Ocean deoxygenation has been recognized among the most critical pathways through which global climate change is detrimental to marine resources. Anthropogenic climate change has increased the temperature of the ocean, which decreases its capacity to hold oxygen. Additionally, climate-driven changes in upwelling patterns on the Northen California Current System increase the intensity and duration of hypoxia (low oxygen events). This trend overlays persistent eutrophication concerns in estuaries and coastal systems.

Hypoxia can have significant impacts on economically and culturally important fisheries in the region as well. Dungeness Crab is the most valuable fishery in the NCCS and is among the most severely impacted. In addition to morality, hypoxia causes physiological stress to organisms which can alter ecological interactions and predator prey dynamics. Additionally, fisheries management techniques don’t currently account for hypoxia driving species distributions.

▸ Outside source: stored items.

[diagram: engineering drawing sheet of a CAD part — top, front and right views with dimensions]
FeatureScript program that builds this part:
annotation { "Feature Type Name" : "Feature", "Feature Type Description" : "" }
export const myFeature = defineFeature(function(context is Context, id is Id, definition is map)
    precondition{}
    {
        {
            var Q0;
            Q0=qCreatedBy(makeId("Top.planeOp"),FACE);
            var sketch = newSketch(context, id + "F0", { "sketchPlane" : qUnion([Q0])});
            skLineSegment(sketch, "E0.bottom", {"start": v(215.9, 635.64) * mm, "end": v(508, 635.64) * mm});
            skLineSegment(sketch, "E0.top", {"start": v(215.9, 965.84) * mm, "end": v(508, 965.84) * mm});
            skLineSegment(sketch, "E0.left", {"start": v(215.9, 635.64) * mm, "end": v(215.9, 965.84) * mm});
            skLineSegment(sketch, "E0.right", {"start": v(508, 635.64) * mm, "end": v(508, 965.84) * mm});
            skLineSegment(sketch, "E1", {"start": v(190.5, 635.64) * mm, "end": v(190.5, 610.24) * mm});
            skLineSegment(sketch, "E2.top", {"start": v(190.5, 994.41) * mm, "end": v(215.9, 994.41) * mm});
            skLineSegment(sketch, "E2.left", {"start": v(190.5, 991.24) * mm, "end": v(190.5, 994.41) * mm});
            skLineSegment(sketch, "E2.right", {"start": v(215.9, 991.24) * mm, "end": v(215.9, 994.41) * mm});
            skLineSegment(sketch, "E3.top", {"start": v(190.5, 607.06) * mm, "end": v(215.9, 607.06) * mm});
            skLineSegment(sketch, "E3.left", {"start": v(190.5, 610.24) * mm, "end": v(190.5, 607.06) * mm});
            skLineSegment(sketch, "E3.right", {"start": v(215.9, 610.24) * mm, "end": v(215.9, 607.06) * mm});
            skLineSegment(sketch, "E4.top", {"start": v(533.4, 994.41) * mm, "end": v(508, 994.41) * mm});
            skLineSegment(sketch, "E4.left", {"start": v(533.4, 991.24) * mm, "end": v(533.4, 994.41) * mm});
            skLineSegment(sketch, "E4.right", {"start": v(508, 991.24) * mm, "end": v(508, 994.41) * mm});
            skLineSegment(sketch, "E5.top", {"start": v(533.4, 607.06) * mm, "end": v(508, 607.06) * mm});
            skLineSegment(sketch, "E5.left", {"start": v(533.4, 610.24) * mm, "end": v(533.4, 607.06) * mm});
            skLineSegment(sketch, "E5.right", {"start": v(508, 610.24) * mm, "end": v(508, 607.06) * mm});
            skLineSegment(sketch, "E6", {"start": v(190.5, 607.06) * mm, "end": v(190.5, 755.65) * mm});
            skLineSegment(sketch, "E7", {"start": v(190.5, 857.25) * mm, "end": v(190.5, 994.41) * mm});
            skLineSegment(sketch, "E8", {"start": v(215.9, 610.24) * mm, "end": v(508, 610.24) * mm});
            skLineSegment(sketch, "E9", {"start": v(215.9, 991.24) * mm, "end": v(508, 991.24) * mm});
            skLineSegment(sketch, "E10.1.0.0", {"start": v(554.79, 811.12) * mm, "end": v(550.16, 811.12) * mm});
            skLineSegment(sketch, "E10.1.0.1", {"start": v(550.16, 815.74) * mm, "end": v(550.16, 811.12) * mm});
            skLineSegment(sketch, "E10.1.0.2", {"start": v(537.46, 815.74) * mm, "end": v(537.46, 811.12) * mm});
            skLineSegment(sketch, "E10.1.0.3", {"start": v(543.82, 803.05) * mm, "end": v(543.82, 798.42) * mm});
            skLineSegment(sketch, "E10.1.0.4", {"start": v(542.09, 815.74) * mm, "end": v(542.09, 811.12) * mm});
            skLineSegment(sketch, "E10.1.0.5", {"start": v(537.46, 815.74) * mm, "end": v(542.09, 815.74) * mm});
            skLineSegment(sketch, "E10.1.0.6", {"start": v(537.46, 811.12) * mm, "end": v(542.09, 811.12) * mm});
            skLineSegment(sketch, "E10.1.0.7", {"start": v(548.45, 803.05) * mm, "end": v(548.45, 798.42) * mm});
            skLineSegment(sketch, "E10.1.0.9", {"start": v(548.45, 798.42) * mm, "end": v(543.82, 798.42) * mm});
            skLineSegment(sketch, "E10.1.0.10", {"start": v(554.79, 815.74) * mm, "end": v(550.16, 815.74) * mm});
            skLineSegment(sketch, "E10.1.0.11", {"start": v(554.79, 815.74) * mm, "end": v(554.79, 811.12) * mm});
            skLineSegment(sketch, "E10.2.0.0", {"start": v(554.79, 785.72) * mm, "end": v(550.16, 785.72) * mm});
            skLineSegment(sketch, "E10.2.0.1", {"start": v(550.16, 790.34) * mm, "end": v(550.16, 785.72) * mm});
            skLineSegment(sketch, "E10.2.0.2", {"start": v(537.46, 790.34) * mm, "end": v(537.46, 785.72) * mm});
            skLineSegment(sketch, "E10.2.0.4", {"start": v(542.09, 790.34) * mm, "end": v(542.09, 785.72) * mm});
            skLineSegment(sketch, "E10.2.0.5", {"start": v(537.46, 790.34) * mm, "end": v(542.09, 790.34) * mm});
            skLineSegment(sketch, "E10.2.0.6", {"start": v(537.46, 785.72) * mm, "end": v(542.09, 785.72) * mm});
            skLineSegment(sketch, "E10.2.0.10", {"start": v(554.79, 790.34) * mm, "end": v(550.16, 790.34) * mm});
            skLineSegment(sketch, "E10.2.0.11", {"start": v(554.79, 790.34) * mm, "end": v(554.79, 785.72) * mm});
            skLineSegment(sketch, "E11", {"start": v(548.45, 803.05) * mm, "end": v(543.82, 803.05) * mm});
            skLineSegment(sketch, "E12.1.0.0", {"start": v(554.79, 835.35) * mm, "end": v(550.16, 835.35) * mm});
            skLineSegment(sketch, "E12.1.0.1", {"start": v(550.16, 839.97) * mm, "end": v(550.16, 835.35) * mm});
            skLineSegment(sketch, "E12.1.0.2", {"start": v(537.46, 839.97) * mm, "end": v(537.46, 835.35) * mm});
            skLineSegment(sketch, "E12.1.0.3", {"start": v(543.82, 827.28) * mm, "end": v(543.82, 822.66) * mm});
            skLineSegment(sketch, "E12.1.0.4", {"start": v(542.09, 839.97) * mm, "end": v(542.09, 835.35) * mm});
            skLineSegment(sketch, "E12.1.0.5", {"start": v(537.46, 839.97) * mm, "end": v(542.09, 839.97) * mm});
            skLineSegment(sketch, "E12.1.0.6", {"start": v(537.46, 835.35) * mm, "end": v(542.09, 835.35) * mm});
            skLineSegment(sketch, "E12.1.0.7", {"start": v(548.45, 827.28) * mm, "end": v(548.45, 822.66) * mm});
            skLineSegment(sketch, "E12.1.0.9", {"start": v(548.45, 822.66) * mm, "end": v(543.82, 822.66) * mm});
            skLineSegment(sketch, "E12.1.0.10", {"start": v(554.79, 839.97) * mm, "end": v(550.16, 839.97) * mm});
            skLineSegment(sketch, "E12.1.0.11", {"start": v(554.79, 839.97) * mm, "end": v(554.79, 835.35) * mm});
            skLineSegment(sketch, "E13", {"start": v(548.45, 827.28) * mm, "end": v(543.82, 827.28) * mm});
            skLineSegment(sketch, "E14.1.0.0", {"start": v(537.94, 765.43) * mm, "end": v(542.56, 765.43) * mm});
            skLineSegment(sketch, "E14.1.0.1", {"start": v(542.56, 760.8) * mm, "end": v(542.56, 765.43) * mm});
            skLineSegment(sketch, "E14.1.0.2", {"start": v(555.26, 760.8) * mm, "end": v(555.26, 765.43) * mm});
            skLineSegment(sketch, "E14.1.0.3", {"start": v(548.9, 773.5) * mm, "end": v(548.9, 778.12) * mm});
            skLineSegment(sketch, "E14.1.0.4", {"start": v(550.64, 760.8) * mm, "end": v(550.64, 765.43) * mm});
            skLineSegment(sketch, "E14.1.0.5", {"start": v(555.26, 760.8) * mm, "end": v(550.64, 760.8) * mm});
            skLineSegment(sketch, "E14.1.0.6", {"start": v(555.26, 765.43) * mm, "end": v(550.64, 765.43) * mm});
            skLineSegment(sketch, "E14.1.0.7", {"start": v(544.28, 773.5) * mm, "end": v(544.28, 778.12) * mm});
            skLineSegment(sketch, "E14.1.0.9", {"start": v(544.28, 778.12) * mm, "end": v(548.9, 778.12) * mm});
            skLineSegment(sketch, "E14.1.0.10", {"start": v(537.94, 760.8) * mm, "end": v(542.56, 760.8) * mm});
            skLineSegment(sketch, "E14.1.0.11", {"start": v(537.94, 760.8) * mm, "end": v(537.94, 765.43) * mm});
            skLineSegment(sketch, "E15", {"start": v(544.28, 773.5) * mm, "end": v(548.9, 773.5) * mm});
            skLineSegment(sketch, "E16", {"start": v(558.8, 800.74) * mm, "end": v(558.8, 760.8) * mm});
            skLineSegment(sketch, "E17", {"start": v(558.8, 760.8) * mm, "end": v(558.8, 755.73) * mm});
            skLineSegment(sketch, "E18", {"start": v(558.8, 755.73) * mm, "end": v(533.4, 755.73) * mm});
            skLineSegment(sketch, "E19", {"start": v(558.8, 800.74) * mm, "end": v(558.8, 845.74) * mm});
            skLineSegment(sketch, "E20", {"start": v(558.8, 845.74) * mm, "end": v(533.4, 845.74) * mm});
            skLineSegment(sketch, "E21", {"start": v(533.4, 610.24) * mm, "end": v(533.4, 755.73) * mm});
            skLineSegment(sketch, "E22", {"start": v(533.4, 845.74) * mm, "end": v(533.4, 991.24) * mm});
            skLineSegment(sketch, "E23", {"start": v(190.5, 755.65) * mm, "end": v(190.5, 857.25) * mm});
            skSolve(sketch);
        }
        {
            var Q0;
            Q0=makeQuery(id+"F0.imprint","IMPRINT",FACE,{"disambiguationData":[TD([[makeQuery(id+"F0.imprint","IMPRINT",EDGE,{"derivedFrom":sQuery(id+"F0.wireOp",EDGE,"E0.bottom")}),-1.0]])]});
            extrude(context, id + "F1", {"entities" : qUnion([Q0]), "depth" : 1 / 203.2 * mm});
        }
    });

Adding to the challenge of the worsening hypoxia under climate change is its high spatial and temporal variability. Researchers have a limited ability to monitor with high resolution in both space and time. My research aims to better quantify the impacts of hypoxia on Dungeness crab catch and investigate spatial and temporal variability off the Oregon Coast and Puget Sound through collaborative research using novel sensor technology.

The project developed a low-cost rugged DO and Temperature sensor designed to be deployed in commercial fishing gear in partnership with commercial fishers, natural resource agencies and tribal partners. This structure leverages the time on the water for fishers and existing infrastructure in the water (crab pots). The sensor measures DO and temperature in bottom water at 15-minute intervals for up to three months. When sensors are brought to the surface of the water, data is downloaded onto a Deck Data hub located on the fishing vessel and is then exported to the cloud for remote access and real-time reporting. This high frequency data collection and real time access is critical for ensuring climate adaptation benefits as it allows fishers and managers to respond to real time conditions. Additionally, hypoxia can be difficult to monitor and predict due to its spotty and intermittent nature. The low cost and community science-based design makes deploying more sensors for higher spatial coverage possible. This enables improved detection of hypoxia events.

For the past 4 years, we have partnered with a network of fishermen on the Oregon Coast, and with agencies and tribes in Puget Sound, a semi enclosed estuary in the NCCS. We have found persistent refuges and hotspots of hypoxia with significant differences (up to 2mg/L) in dissolved oxygen between sites less than 20km apart. We have enabled the detection of hypoxia events in important fishing grounds on the Oregon Coast and the capacity for real time adaptation. Ultimately, real-time monitoring of climate stressors and resulting marine resource impacts, will improve our ability to adapt to the climate crisis.